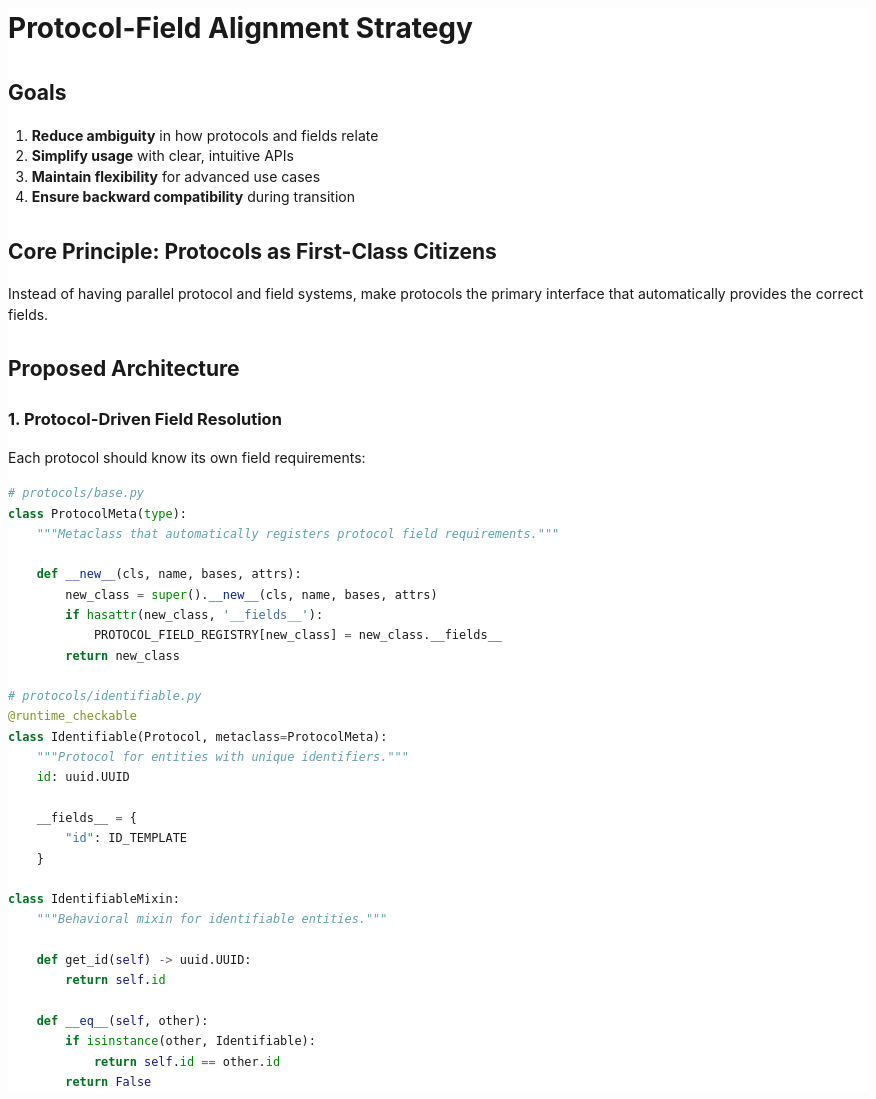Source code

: # Protocol-Field Alignment Strategy

## Goals
1. **Reduce ambiguity** in how protocols and fields relate
2. **Simplify usage** with clear, intuitive APIs
3. **Maintain flexibility** for advanced use cases
4. **Ensure backward compatibility** during transition

## Core Principle: Protocols as First-Class Citizens

Instead of having parallel protocol and field systems, make protocols the primary interface that automatically provides the correct fields.

## Proposed Architecture

### 1. Protocol-Driven Field Resolution

Each protocol should know its own field requirements:

```python
# protocols/base.py
class ProtocolMeta(type):
    """Metaclass that automatically registers protocol field requirements."""
    
    def __new__(cls, name, bases, attrs):
        new_class = super().__new__(cls, name, bases, attrs)
        if hasattr(new_class, '__fields__'):
            PROTOCOL_FIELD_REGISTRY[new_class] = new_class.__fields__
        return new_class

# protocols/identifiable.py
@runtime_checkable
class Identifiable(Protocol, metaclass=ProtocolMeta):
    """Protocol for entities with unique identifiers."""
    id: uuid.UUID
    
    __fields__ = {
        "id": ID_TEMPLATE
    }

class IdentifiableMixin:
    """Behavioral mixin for identifiable entities."""
    
    def get_id(self) -> uuid.UUID:
        return self.id
    
    def __eq__(self, other):
        if isinstance(other, Identifiable):
            return self.id == other.id
        return False
```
________________________
State how many lines of the data above contain the word "return", and include nothing other than that number.

4